# PoC - Portfolio Health Report

In [1]:
# Imports
import os, re, json
import pandas as pd
import glob
import time
from natsort import natsorted
from tqdm.notebook import tqdm

try:
    import openai
except ImportError:
    openai = None

try:
    import google.generativeai as genai
except ImportError:
    genai = None

# We will use Gemini for this project since it has free API credits
genai.configure(api_key=os.getenv("GOOGLE_API_KEY"))

In [2]:
# Constants
HEADER_PATTERN = re.compile(r"^(From|To|Date|Subject|Cc):\s*(.*)")
FORWARD_MARKER = "--- Forwarded Message ---"
BASE_DATA_PATH = "../AI_Developer"
OUTPUT_FILE = "Portfolio Health Report.md"


### Data Ingestion & Preprocessing

In [3]:
def parse_colleagues(path):
    "Read the colleagues table and map multiple emails from the same person into one person_id."
    
    colleagues = []
    name_to_id = {}
    person_counter = 0

    with open(path, "r", encoding="utf-8") as f:
        for line in f:
            line = line.strip()
            if not line or line == "Characters:":
                continue
            
            # Expected format: [Role]: [Name] ([Email])
            try:
                role, rest = line.split(":", 1)
                name, email = rest.strip().split("(")
                email = email.strip(")").strip()
                name = name.strip()
                role = role.strip()

                # Map duplicates to same ID
                if name in name_to_id:
                    person_id = name_to_id[name]
                else:
                    person_id = f"person-{person_counter}"
                    name_to_id[name] = person_id
                    person_counter += 1

                colleagues += [{"person_id": person_id, "role": role, "name": name, "email": email}]

            except Exception as e:
                print("Failed parsing line:", line, e)

    return pd.DataFrame(colleagues)

In [4]:
def get_anonymous_people(people_field, colleagues):
    "Normalize an email field value (e.g. 'Péter Kovács (peter@x.com)') into 'p1 Role1, p2 Role2, ...'."

    if not people_field:
        return people_field
    
    results = []
    # Split multiple recipients by comma
    for part in people_field.split(","):
        name = part.strip()

        # Remove email if in parentheses or trailing
        if "(" in name:
            name = name.split("(")[0].strip()
        elif "@" in name:  # case with no parentheses but email
            name = " ".join(name.split()[:-1])

        # Lookup in colleagues table
        match = colleagues[colleagues["name"] == name]
        if not match.empty:
            row = match.iloc[0]
            results.append(f"{row['person_id']} {row['role']}")
        else:
            results.append("external external")

    return ", ".join(results)


def parse_email_file(path, thread_id, colleagues):
    "Parse a raw email thread in a .txt file into structured emails (header + body)."
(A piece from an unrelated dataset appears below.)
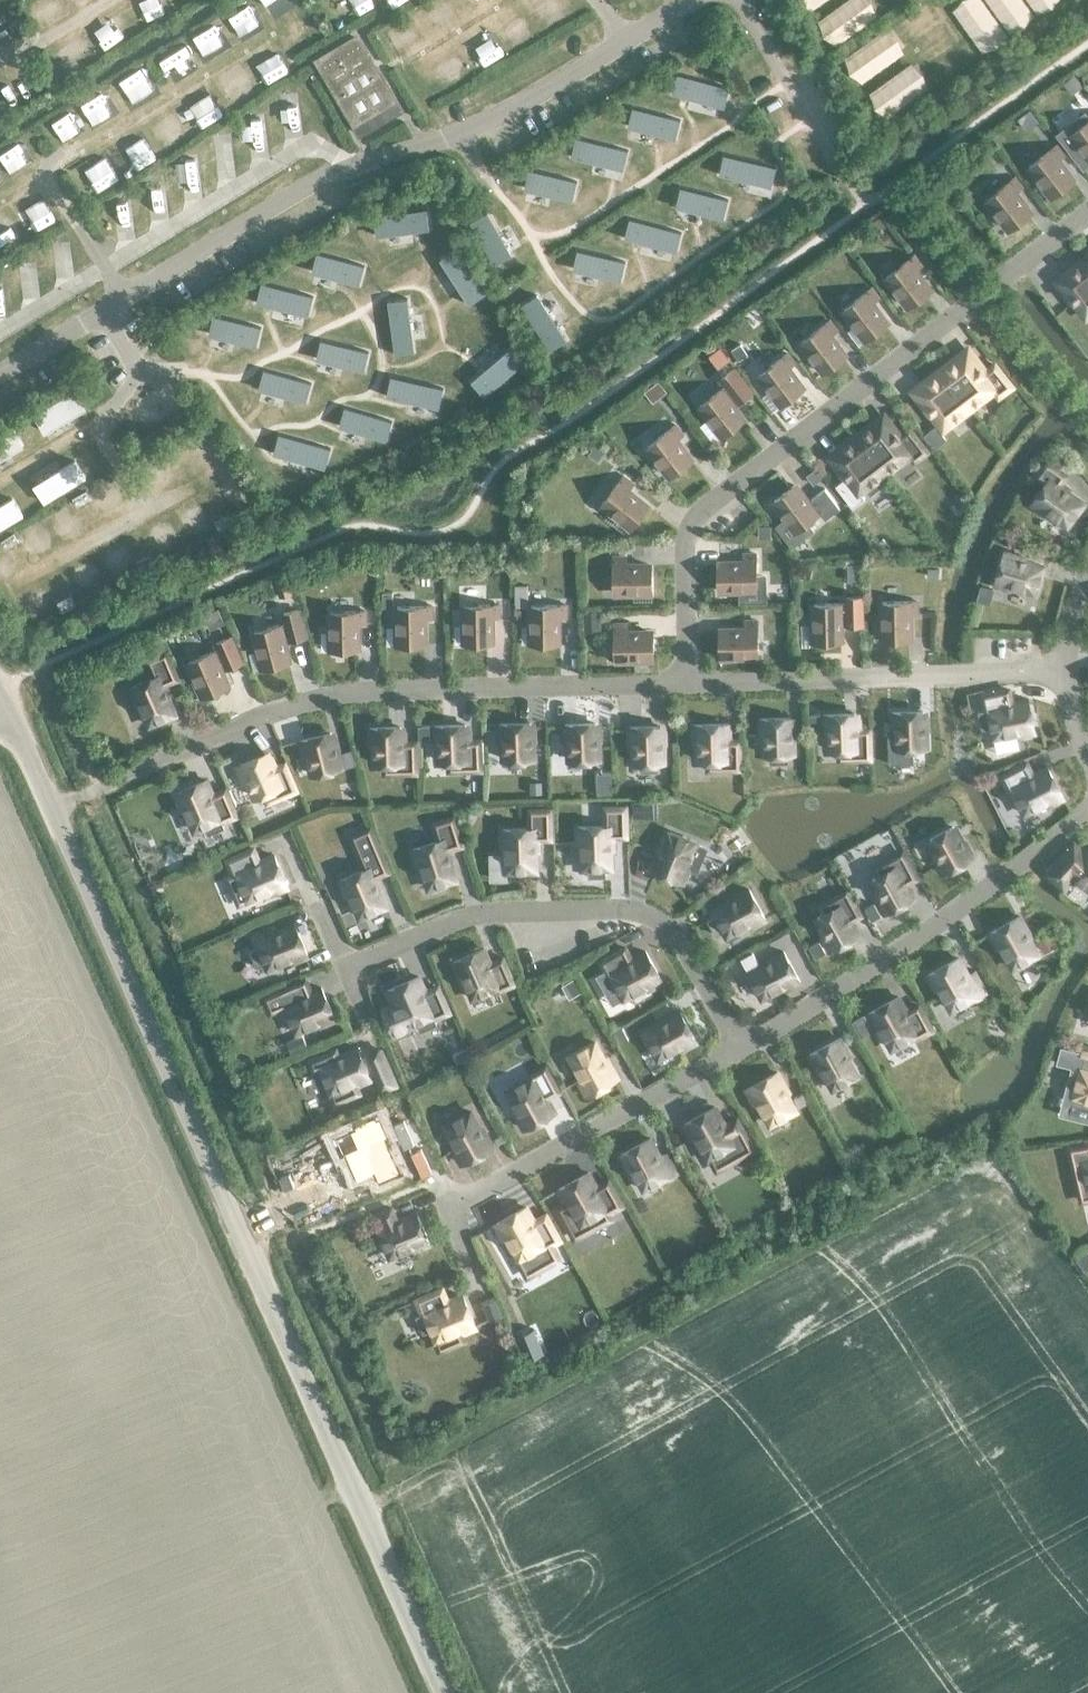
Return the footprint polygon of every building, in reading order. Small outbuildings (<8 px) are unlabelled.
[(363,134),(401,111),(396,101),(358,37),(319,59),(357,124),(363,134)] [(1087,114),(1061,135),(1085,166),(1087,163),(1087,114)] [(1053,195),(1073,179),(1058,159),(1065,154),(1057,143),(1030,165),(1053,195)] [(987,198),(1011,228),(1031,212),(1015,192),(1022,186),(1014,176),(987,198)] [(910,305),(930,290),(915,269),(922,264),(914,254),(886,275),(910,305)] [(1085,260),(1072,270),(1072,269),(1058,279),(1074,301),(1075,300),(1086,314),(1087,313),(1087,264),(1085,260)] [(867,338),(888,323),(872,302),(879,297),(872,287),(844,308),(867,338)] [(825,371),(846,355),(830,335),(837,329),(829,319),(802,340),(825,371)] [(955,361),(943,371),(969,405),(993,387),(999,394),(1012,384),(995,363),(985,371),(968,349),(955,360),(955,361)] [(760,373),(783,403),(803,388),(788,367),(795,362),(787,352),(760,373)] [(700,404),(724,434),(744,418),(728,398),(735,393),(741,400),(753,391),(734,368),(723,377),(728,383),(700,404)] [(969,405),(943,371),(930,381),(929,380),(915,390),(932,412),(933,411),(944,425),(969,405)] [(871,427),(863,432),(890,467),(909,452),(915,459),(927,449),(910,427),(899,435),(884,415),(870,426),(871,427)] [(648,445),(671,475),(692,459),(676,439),(683,434),(675,423),(648,445)] [(879,475),(890,467),(863,432),(845,446),(845,445),(831,456),(846,476),(836,484),(854,506),(866,497),(860,490),(865,486),(871,493),(884,482),(879,475)] [(177,435),(162,443),(166,450),(170,450),(180,445),(181,441),(177,435)] [(1067,524),(1084,501),(1068,490),(1070,488),(1061,482),(1068,474),(1051,461),(1043,473),(1050,478),(1032,504),(1045,513),(1047,510),(1067,524)] [(602,502),(632,526),(648,506),(628,490),(633,483),(623,475),(602,502)] [(810,504),(795,484),(774,499),(797,530),(825,509),(817,499),(810,504)] [(87,488),(73,496),(76,502),(80,503),(90,498),(91,494),(87,488)] [(216,530),(232,523),(228,516),(225,515),(215,520),(213,524),(216,530)] [(16,530),(1,539),(4,545),(8,546),(18,540),(19,537),(16,530)] [(1026,559),(1026,557),(1005,550),(995,583),(1010,588),(1012,584),(1035,592),(1044,565),(1026,559)] [(718,562),(719,588),(757,587),(756,553),(744,553),(744,562),(718,562)] [(139,570),(154,563),(151,556),(148,555),(137,560),(136,564),(139,570)] [(614,591),(653,590),(652,564),(626,565),(626,556),(614,556),(614,591)] [(848,563),(849,580),(861,580),(861,563),(848,563)] [(276,578),(280,596),(293,593),(288,575),(276,578)] [(61,610),(76,602),(73,596),(69,595),(59,600),(57,603),(61,610)] [(884,639),(909,639),(909,613),(918,613),(917,600),(883,601),(884,639)] [(815,641),(840,640),(840,615),(849,614),(849,602),(814,602),(815,641)] [(465,642),(491,642),(491,616),(500,616),(499,603),(465,604),(465,642)] [(532,642),(558,642),(558,617),(566,616),(566,604),(532,604),(532,642)] [(398,644),(424,643),(424,617),(432,617),(432,605),(398,605),(398,644)] [(210,626),(223,620),(218,609),(205,614),(210,626)] [(332,649),(357,648),(357,622),(366,622),(365,610),(331,610),(332,649)] [(584,611),(584,629),(601,629),(600,610),(584,611)] [(745,629),(720,629),(720,655),(759,654),(758,620),(745,620),(745,629)] [(264,667),(289,661),(282,636),(291,634),(288,621),(254,630),(264,667)] [(615,657),(654,657),(653,631),(628,632),(627,623),(615,623),(615,657)] [(204,695),(228,685),(217,662),(225,658),(228,664),(240,659),(229,633),(217,638),(220,646),(189,660),(204,695)] [(149,723),(175,712),(168,694),(170,693),(165,683),(177,677),(166,651),(148,659),(155,676),(129,687),(136,702),(139,700),(149,723)] [(1009,688),(982,694),(985,709),(979,710),(983,727),(992,725),(994,736),(1018,731),(1019,735),(1035,731),(1028,698),(1012,701),(1009,688)] [(898,728),(899,747),(924,746),(923,710),(892,711),(893,728),(898,728)] [(808,713),(809,727),(821,727),(820,712),(808,713)] [(868,730),(856,730),(855,713),(824,714),(825,730),(830,730),(831,749),(842,748),(842,756),(869,755),(868,730)] [(770,753),(771,762),(788,761),(788,752),(792,752),(791,717),(760,718),(760,734),(765,734),(766,753),(770,753)] [(506,758),(531,757),(530,722),(499,723),(500,739),(505,739),(506,758)] [(571,759),(597,758),(596,722),(565,723),(565,740),(570,740),(571,759)] [(709,759),(709,768),(740,767),(739,739),(726,739),(725,723),(694,724),(695,740),(700,740),(700,759),(709,759)] [(441,760),(450,760),(450,769),(480,768),(479,740),(466,740),(465,724),(434,725),(435,741),(440,741),(441,760)] [(430,738),(429,725),(419,725),(419,739),(430,738)] [(640,761),(641,770),(658,770),(657,761),(662,761),(661,725),(630,726),(630,742),(636,742),(636,761),(640,761)] [(375,743),(376,762),(385,762),(385,771),(415,770),(415,742),(401,742),(401,726),(370,727),(370,743),(375,743)] [(314,773),(339,766),(330,732),(300,740),(304,756),(310,754),(314,773)] [(244,780),(249,778),(257,796),(265,792),(268,800),(296,788),(285,762),(273,767),(266,753),(238,765),(244,780)] [(1063,796),(1057,785),(1047,766),(1033,773),(1026,761),(1002,774),(1010,789),(1013,788),(1025,812),(1047,800),(1049,804),(1063,796)] [(597,773),(598,793),(613,793),(613,772),(597,773)] [(207,779),(193,785),(175,792),(181,807),(185,806),(195,829),(205,825),(208,833),(224,826),(222,820),(236,814),(225,789),(213,794),(207,779)] [(588,867),(589,876),(606,875),(606,867),(611,866),(611,847),(613,847),(613,835),(626,835),(625,806),(606,807),(606,825),(578,826),(578,842),(582,842),(583,867),(588,867)] [(507,844),(508,869),(536,869),(535,849),(538,849),(537,837),(551,837),(550,809),(530,809),(531,827),(502,828),(503,845),(507,844)] [(422,862),(429,886),(456,878),(450,859),(452,859),(449,847),(462,843),(453,816),(434,822),(440,839),(413,848),(418,864),(422,862)] [(935,858),(943,872),(970,857),(953,826),(930,838),(940,855),(935,858)] [(370,827),(352,834),(366,868),(340,879),(346,894),(350,893),(360,915),(386,904),(379,887),(381,886),(376,875),(388,870),(370,827)] [(660,848),(651,868),(683,882),(690,866),(686,865),(695,842),(669,831),(662,848),(660,848)] [(1085,851),(1075,842),(1048,872),(1064,887),(1074,875),(1087,887),(1087,847),(1085,851)] [(273,892),(288,886),(274,854),(258,860),(253,848),(228,859),(234,873),(237,872),(248,898),(271,888),(273,892)] [(885,912),(912,897),(904,883),(916,876),(902,851),(875,867),(879,875),(872,878),(882,895),(877,898),(885,912)] [(717,934),(725,930),(727,935),(749,922),(751,926),(765,918),(749,888),(730,898),(730,900),(713,910),(716,914),(708,919),(717,934)] [(822,935),(830,950),(857,935),(849,920),(861,914),(847,889),(820,904),(825,912),(818,916),(827,933),(822,935)] [(872,919),(881,914),(875,902),(865,907),(872,919)] [(1031,935),(1020,915),(990,932),(998,946),(1001,944),(1013,966),(1038,953),(1029,936),(1031,935)] [(293,961),(308,955),(294,923),(275,931),(273,925),(252,934),(256,943),(258,942),(259,946),(251,950),(258,965),(266,962),(268,967),(291,957),(293,961)] [(473,997),(499,986),(500,989),(514,983),(503,957),(491,963),(484,947),(453,961),(459,976),(463,974),(473,997)] [(648,989),(663,981),(646,950),(632,958),(625,947),(601,960),(608,973),(603,976),(611,992),(619,987),(624,997),(646,985),(648,989)] [(786,989),(800,981),(784,950),(764,961),(765,963),(749,972),(762,997),(784,985),(786,989)] [(969,975),(959,957),(928,974),(936,988),(940,986),(952,1008),(976,995),(977,997),(985,992),(974,972),(969,975)] [(419,976),(387,989),(394,1004),(397,1003),(407,1026),(418,1021),(421,1030),(437,1023),(434,1017),(449,1011),(438,985),(426,991),(419,976)] [(320,1025),(335,1018),(321,986),(306,993),(301,981),(276,992),(282,1007),(285,1006),(296,1031),(318,1021),(320,1025)] [(907,1010),(899,996),(869,1013),(876,1027),(880,1025),(892,1047),(916,1034),(917,1036),(932,1028),(919,1004),(907,1010)] [(682,1049),(697,1041),(680,1010),(660,1021),(662,1023),(645,1032),(659,1057),(680,1045),(682,1049)] [(851,1056),(840,1037),(810,1054),(818,1068),(821,1066),(833,1088),(858,1074),(849,1057),(851,1056)] [(579,1079),(587,1093),(617,1077),(606,1057),(604,1058),(595,1041),(570,1055),(582,1077),(579,1079)] [(356,1084),(371,1078),(357,1046),(338,1054),(336,1049),(315,1058),(318,1066),(320,1066),(331,1090),(354,1081),(356,1084)] [(1083,1051),(1079,1066),(1073,1065),(1068,1081),(1077,1084),(1074,1095),(1087,1098),(1087,1053),(1083,1051)] [(375,1060),(380,1072),(393,1067),(387,1054),(375,1060)] [(788,1091),(778,1072),(747,1088),(755,1103),(759,1101),(771,1123),(796,1109),(786,1092),(788,1091)] [(517,1113),(525,1128),(555,1111),(544,1091),(542,1093),(533,1076),(508,1089),(520,1111),(517,1113)] [(725,1124),(715,1106),(685,1123),(693,1137),(696,1135),(708,1157),(733,1143),(729,1136),(743,1129),(737,1118),(725,1124)] [(462,1162),(493,1146),(482,1126),(480,1127),(471,1110),(446,1124),(458,1146),(454,1148),(462,1162)] [(381,1171),(396,1165),(383,1133),(362,1142),(363,1144),(346,1151),(357,1177),(380,1168),(381,1171)] [(661,1156),(651,1137),(621,1154),(628,1168),(632,1166),(644,1188),(668,1175),(669,1177),(677,1173),(666,1153),(661,1156)] [(609,1180),(597,1187),(589,1172),(558,1188),(566,1203),(570,1201),(582,1223),(587,1220),(591,1228),(606,1220),(602,1212),(606,1210),(607,1212),(622,1204),(609,1180)] [(546,1215),(535,1221),(526,1206),(496,1223),(504,1237),(508,1235),(520,1257),(543,1244),(545,1247),(560,1239),(546,1215)] [(430,1243),(416,1211),(397,1219),(392,1207),(381,1212),(387,1226),(379,1229),(390,1255),(413,1245),(415,1249),(430,1243)] [(461,1332),(476,1326),(462,1294),(447,1300),(442,1288),(417,1299),(423,1313),(417,1316),(424,1331),(432,1328),(436,1338),(459,1329),(461,1332)] [(502,1315),(495,1298),(483,1303),(490,1320),(502,1315)]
    with open(path, "r", encoding="utf-8") as f:
        lines = f.readlines()

    emails = []
    current_headers = {}
    current_body = []
    message_id = 0

    def commit_email():
        nonlocal current_headers, current_body, message_id
        if current_headers and current_body:
            from_field = get_anonymous_people(current_headers.get("From", ""), colleagues)
            to_field = get_anonymous_people(current_headers.get("To", ""), colleagues)
            cc_field = get_anonymous_people(current_headers.get("Cc", ""), colleagues)

            emails.append({
                "thread_id": thread_id,
                "message_id": f"message-{message_id}",
                "From": from_field,
                "To": to_field,
                "Cc": cc_field,
                "Date": current_headers.get("Date", ""),
                "Subject": current_headers.get("Subject", ""),
                "Body": "\n".join(current_body).strip()
            })
            current_headers = {}
            current_body = []
            message_id += 1

    for line in lines:
        stripped = line.strip()

        # Detect forwarded email marker
        if stripped.startswith(FORWARD_MARKER):
            commit_email()  # close out the current email
            continue

        # Detect header lines
        header_match = HEADER_PATTERN.match(stripped)
        if header_match:
            key, value = header_match.groups()
            current_headers[key] = value.strip()
        else:
            current_body.append(line.rstrip())

    # Final commit for the last email
    commit_email()

    return emails

### Classification

In [5]:
def format_thread(emails):
    "Format emails into the canonical structure required by the prompt."

    formatted = []
    for email in emails:
        formatted.append(
            f"Thread ID: {email['thread_id']}, "
            f"Message ID: {email['message_id']}, "
            f"From: {email['From']}, "
            f"To: {email['To']}, "
            f"Cc: {email['Cc']}, "
            f"Date: {email['Date']}, "
            f"Subject: {email['Subject']} "
            f"Message: {email['Body']}"
        )
    return "\n\n".join(formatted)

def extract_json(text):
    "Extract JSON from model output that is wrapped in Markdown."

    match = re.search(r"(\[.*\]|\{.*\})", text, re.DOTALL)
    if match:
        try:
            return json.loads(match.group(1))
        except json.JSONDecodeError:
            return []
    return []


def classify_thread(emails, model_client):
    "Run classification on a single email thread."
    
    thread_text = format_thread(emails)

    classification_prompt = f"""
    You are an assistant that analyzes the full email thread and flags if the thread contains any attention flags that haven't been resolved.

    Here are the attention flags:
    - Unresolved High-Priority Issues:
        - Crucial issue that pose a threat to the system
        - Issue unresolved for a long period of time
        - Issue that were identified by high role members
    - Emerging Risks or Blockers:
        - Issue which indicate no clear path to resolution
        - Issue missing ownership

    For each flagged issue output JSON object:
    {{
        "title": str,
        "attention_flag": str,
        "priority": "low" | "medium" | "high" | null,
        "owner": str | null,
        "days_since_last_update": int,
        "evidence_quote": str,
        "evidence_location": {{"thread_id": str, "message_id": str}},
        "confidence": 0..1
    }}

    - Use ONLY the provided text.
    - If uncertain, set fields to null, never invent.
    - Consider the entire conversation to decide if an issue is unresolved.
    - If no issues are found, return an empty list [].

    Thread: "{thread_text}"
    """

    # response = model_client.chat.completions.create(
    #     model="gpt-4o-mini",
    #     messages=[{"role": "user", "content": classification_prompt}],
    #     temperature=0,
    # )
    # response = response.choices[0].message["content"]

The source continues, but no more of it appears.